- **TASK DESCRIPTION**
Reproduce all of the source text in the material below character for character, with the pictures left out of your answer.

--- PROVIDED ENTRIES Enclosed Below ---

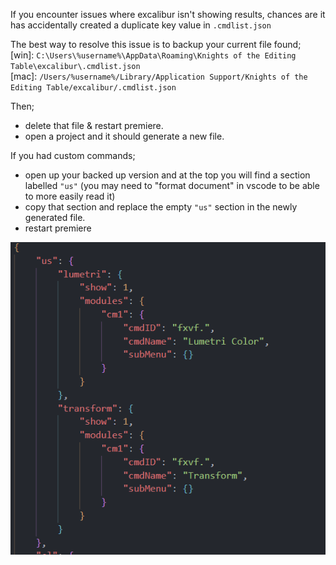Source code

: If you encounter issues where excalibur isn't showing results, chances are it has accidentally created a duplicate key value in `.cmdlist.json`

The best way to resolve this issue is to backup your current file found;  
[win]: `C:\Users\%username%\AppData\Roaming\Knights of the Editing Table\excalibur\.cmdlist.json`  
[mac]: `/Users/%username%/Library/Application Support/Knights of the Editing Table/excalibur/.cmdlist.json`

Then;
- delete that file & restart premiere. 
- open a project and it should generate a new file.

If you had custom commands;
- open up your backed up version and at the top you will find a section labelled `"us"` (you may need to "format document" in vscode to be able to more easily read it)
- copy that section and replace the empty `"us"` section in the newly generated file.
- restart premiere

![alt text](us.png)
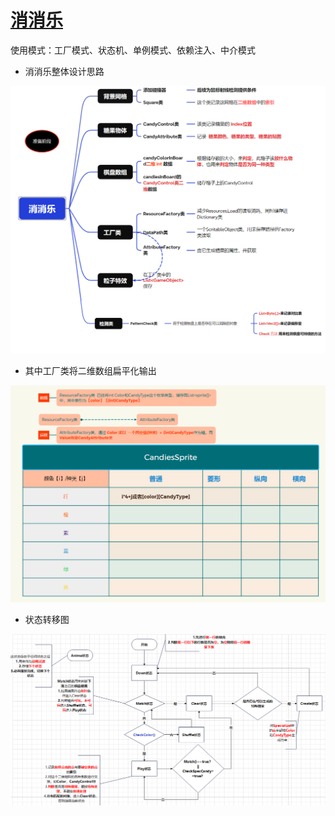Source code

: # [消消乐](https://github.com/oneputatoT/MyDemo/tree/main/xiaoxiaole)

使用模式：工厂模式、状态机、单例模式、依赖注入、中介模式

- 消消乐整体设计思路

![Image text](https://github.com/oneputatoT/MyDemo/blob/main/image/xiaoxiaole/%E6%80%9D%E8%B7%AF.png)

- 其中工厂类将二维数组扁平化输出

![image_text](https://github.com/oneputatoT/MyDemo/blob/main/image/xiaoxiaole/%E5%B7%A5%E5%8E%82%E4%B8%AD%E5%A6%82%E4%BD%95%E8%8E%B7%E5%8F%96%E5%B1%9E%E6%80%A7.png)

- 状态转移图

![image_text](https://github.com/oneputatoT/MyDemo/blob/main/image/xiaoxiaole/%E7%8A%B6%E6%80%81%E6%9C%BA%E8%BD%AC%E7%A7%BB%E5%9B%BE.png)








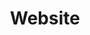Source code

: ---
title: Website
description: Anything related with the website itself. Be it how it was built, structural updates, ...
image: wow-very-art.jpg

# Badge style
style:
    background: "#2a9d6f"
    color: "#fff"
---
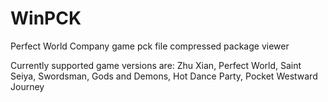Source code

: # WinPCK
Perfect World Company game pck file compressed package viewer

Currently supported game versions are: Zhu Xian, Perfect World, Saint Seiya, Swordsman, Gods and Demons, Hot Dance Party, Pocket Westward Journey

--- End of Enclosed PROVIDED ENTRIES ---

- **REPLY**
Source code

: If you encounter issues where excalibur isn't showing results, chances are it has accidentally created a duplicate key value in `.cmdlist.json`

The best way to resolve this issue is to backup your current file found;  
[win]: `C:\Users\%username%\AppData\Roaming\Knights of the Editing Table\excalibur\.cmdlist.json`  
[mac]: `/Users/%username%/Library/Application Support/Knights of the Editing Table/excalibur/.cmdlist.json`

Then;
- delete that file & restart premiere. 
- open a project and it should generate a new file.

If you had custom commands;
- open up your backed up version and at the top you will find a section labelled `"us"` (you may need to "format document" in vscode to be able to more easily read it)
- copy that section and replace the empty `"us"` section in the newly generated file.
- restart premiere

![alt text](us.png)
Source code

: # [消消乐](https://github.com/oneputatoT/MyDemo/tree/main/xiaoxiaole)

使用模式：工厂模式、状态机、单例模式、依赖注入、中介模式

- 消消乐整体设计思路

![Image text](https://github.com/oneputatoT/MyDemo/blob/main/image/xiaoxiaole/%E6%80%9D%E8%B7%AF.png)

- 其中工厂类将二维数组扁平化输出

![image_text](https://github.com/oneputatoT/MyDemo/blob/main/image/xiaoxiaole/%E5%B7%A5%E5%8E%82%E4%B8%AD%E5%A6%82%E4%BD%95%E8%8E%B7%E5%8F%96%E5%B1%9E%E6%80%A7.png)

- 状态转移图

![image_text](https://github.com/oneputatoT/MyDemo/blob/main/image/xiaoxiaole/%E7%8A%B6%E6%80%81%E6%9C%BA%E8%BD%AC%E7%A7%BB%E5%9B%BE.png)








Source code

: ---
title: Website
description: Anything related with the website itself. Be it how it was built, structural updates, ...
image: wow-very-art.jpg

# Badge style
style:
    background: "#2a9d6f"
    color: "#fff"
---
Source code

: # WinPCK
Perfect World Company game pck file compressed package viewer

Currently supported game versions are: Zhu Xian, Perfect World, Saint Seiya, Swordsman, Gods and Demons, Hot Dance Party, Pocket Westward Journey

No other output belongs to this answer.